Saved data entries:
------------------------

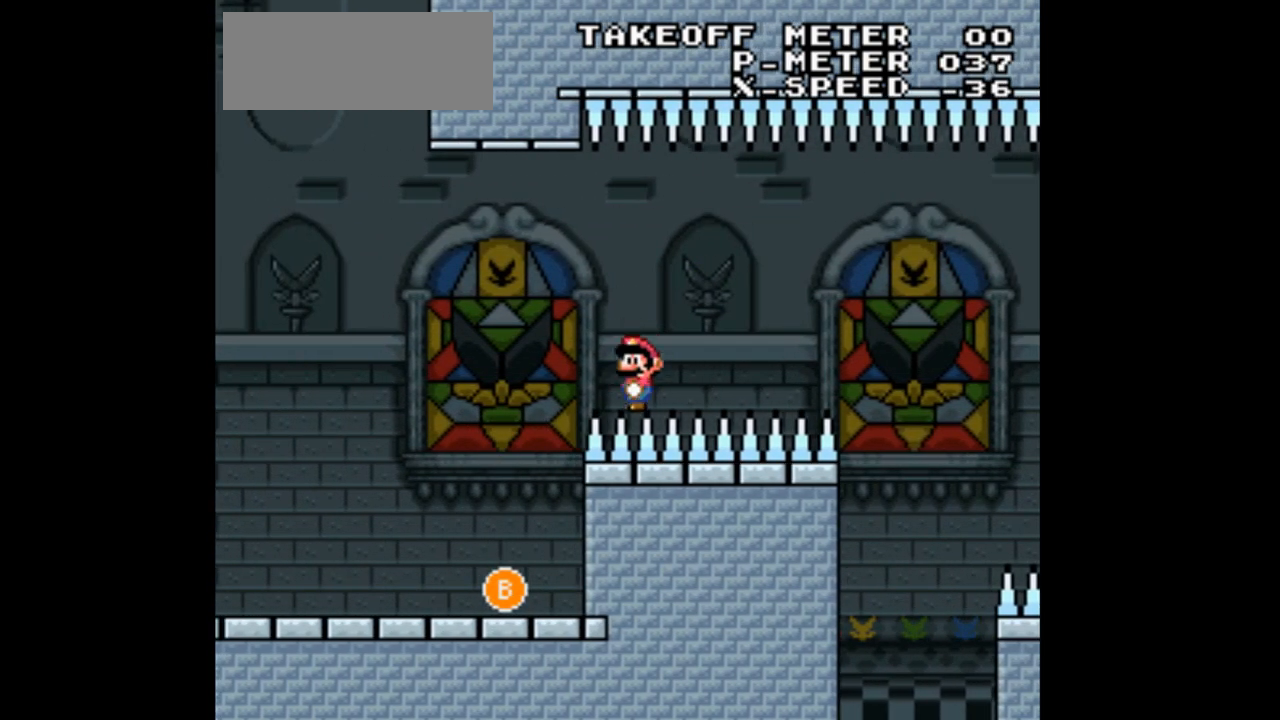
{"dt_ms": 500, "buttons": ["Y"], "events": [[33, "DPAD_LEFT", "up"]]}
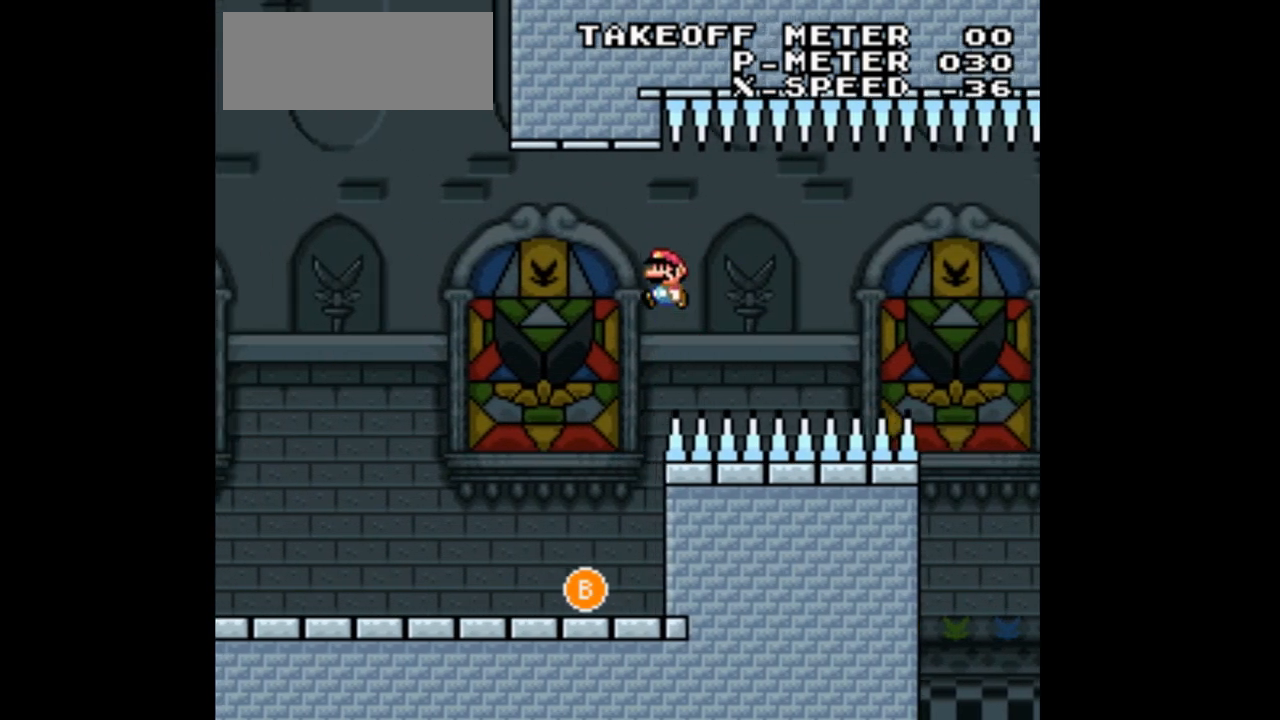
{"dt_ms": 500, "buttons": ["B", "Y", "DPAD_LEFT"], "events": [[433, "B", "down"], [433, "DPAD_LEFT", "down"]]}
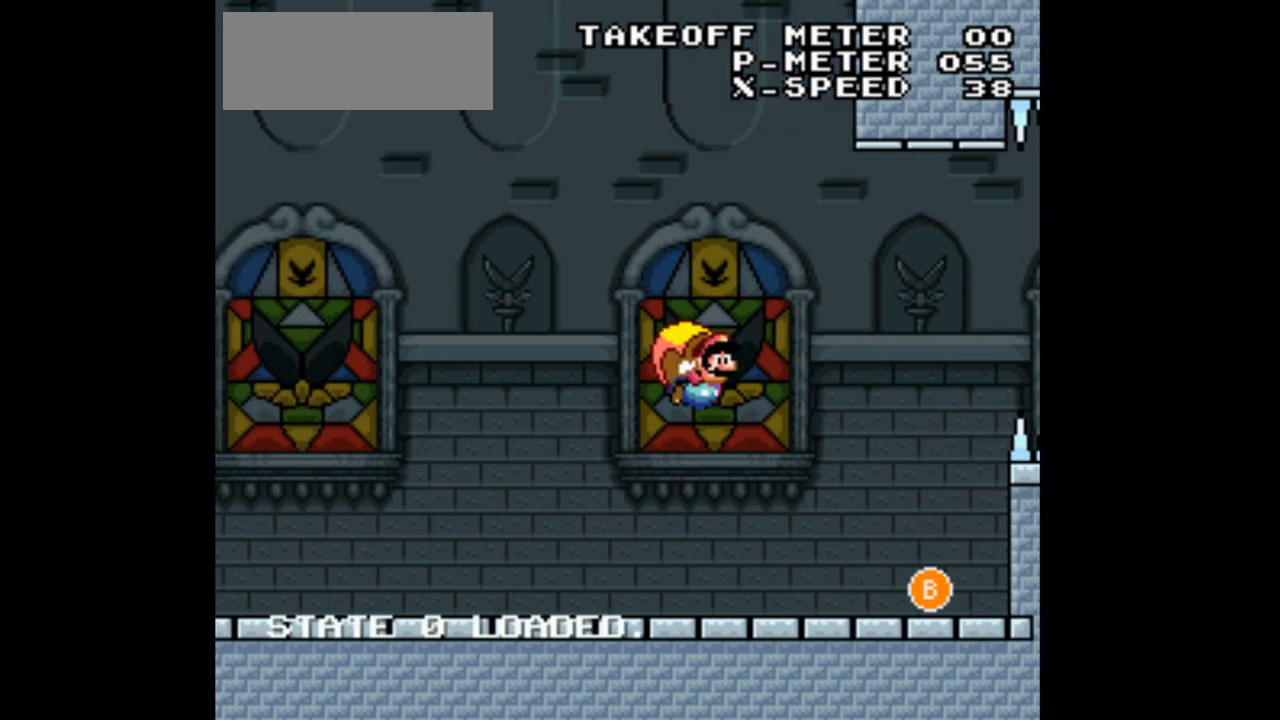
{"dt_ms": 500, "buttons": ["B", "Y", "DPAD_LEFT"], "events": [[100, "B", "up"], [233, "B", "down"]]}
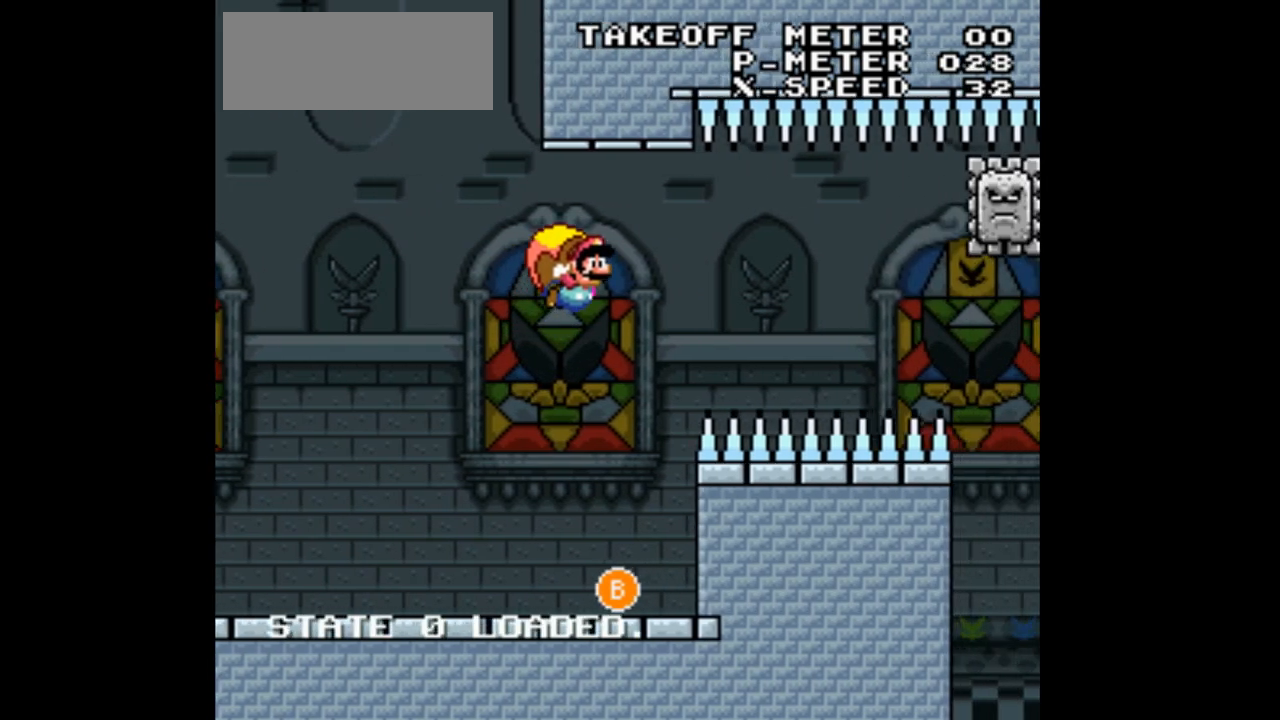
{"dt_ms": 500, "buttons": ["B", "Y", "DPAD_LEFT"], "events": [[200, "B", "up"], [200, "Y", "up"], [267, "B", "down"], [267, "Y", "down"]]}
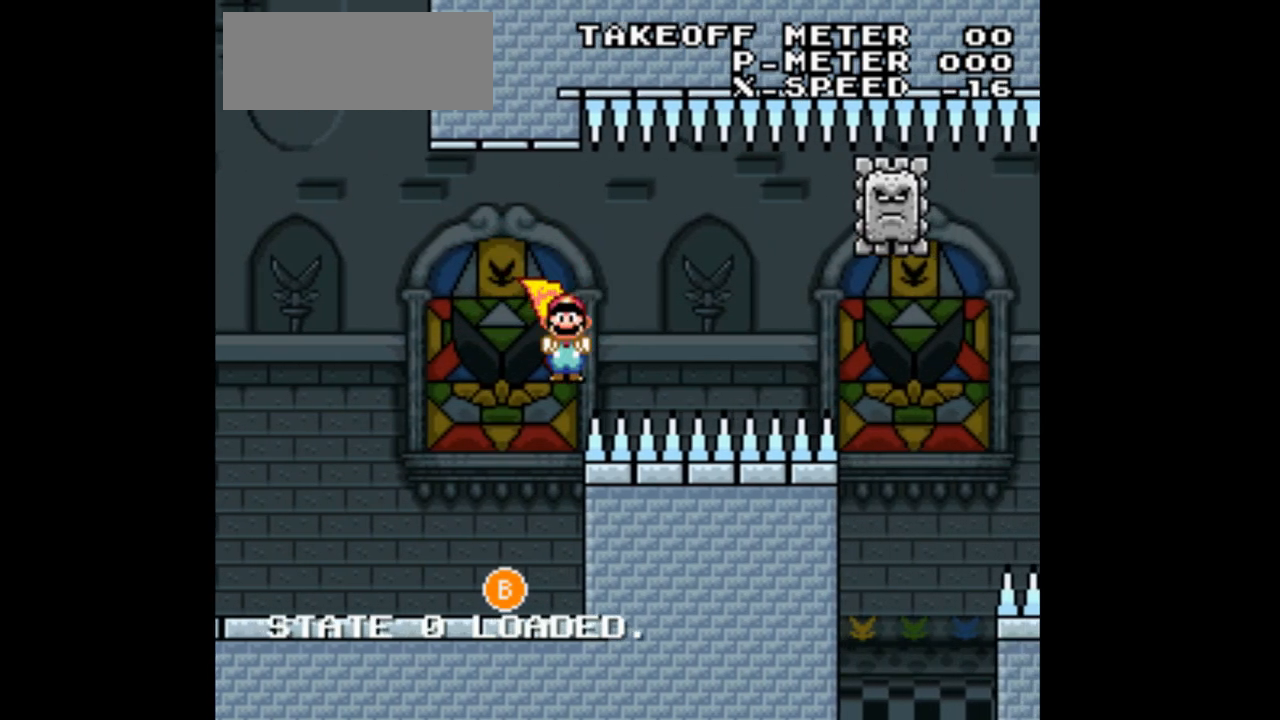
{"dt_ms": 500, "buttons": ["Y", "DPAD_LEFT"], "events": [[200, "B", "up"]]}
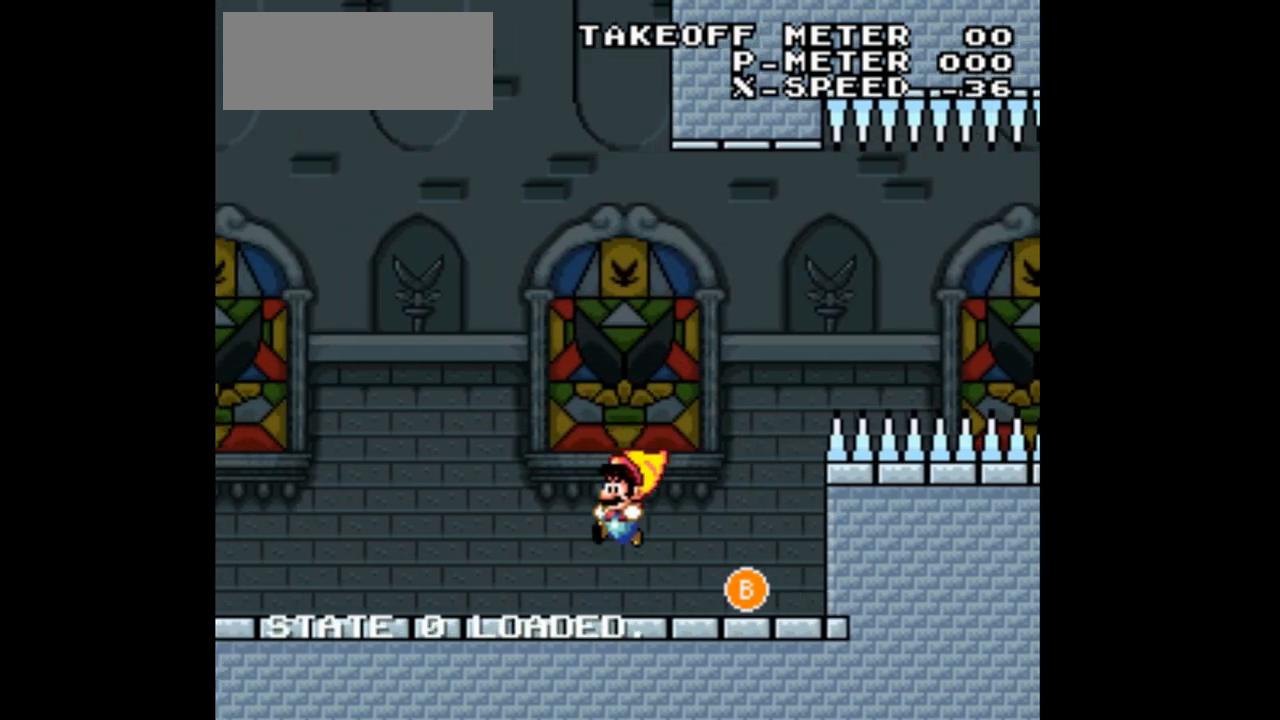
{"dt_ms": 500, "buttons": ["Y", "DPAD_LEFT"], "events": []}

------------------------

**Exercise description**
Repeat the lines above exactly, and keep every picture out.

**Written solution**
{"dt_ms": 500, "buttons": ["Y"], "events": [[33, "DPAD_LEFT", "up"]]}
{"dt_ms": 500, "buttons": ["B", "Y", "DPAD_LEFT"], "events": [[433, "B", "down"], [433, "DPAD_LEFT", "down"]]}
{"dt_ms": 500, "buttons": ["B", "Y", "DPAD_LEFT"], "events": [[100, "B", "up"], [233, "B", "down"]]}
{"dt_ms": 500, "buttons": ["B", "Y", "DPAD_LEFT"], "events": [[200, "B", "up"], [200, "Y", "up"], [267, "B", "down"], [267, "Y", "down"]]}
{"dt_ms": 500, "buttons": ["Y", "DPAD_LEFT"], "events": [[200, "B", "up"]]}
{"dt_ms": 500, "buttons": ["Y", "DPAD_LEFT"], "events": []}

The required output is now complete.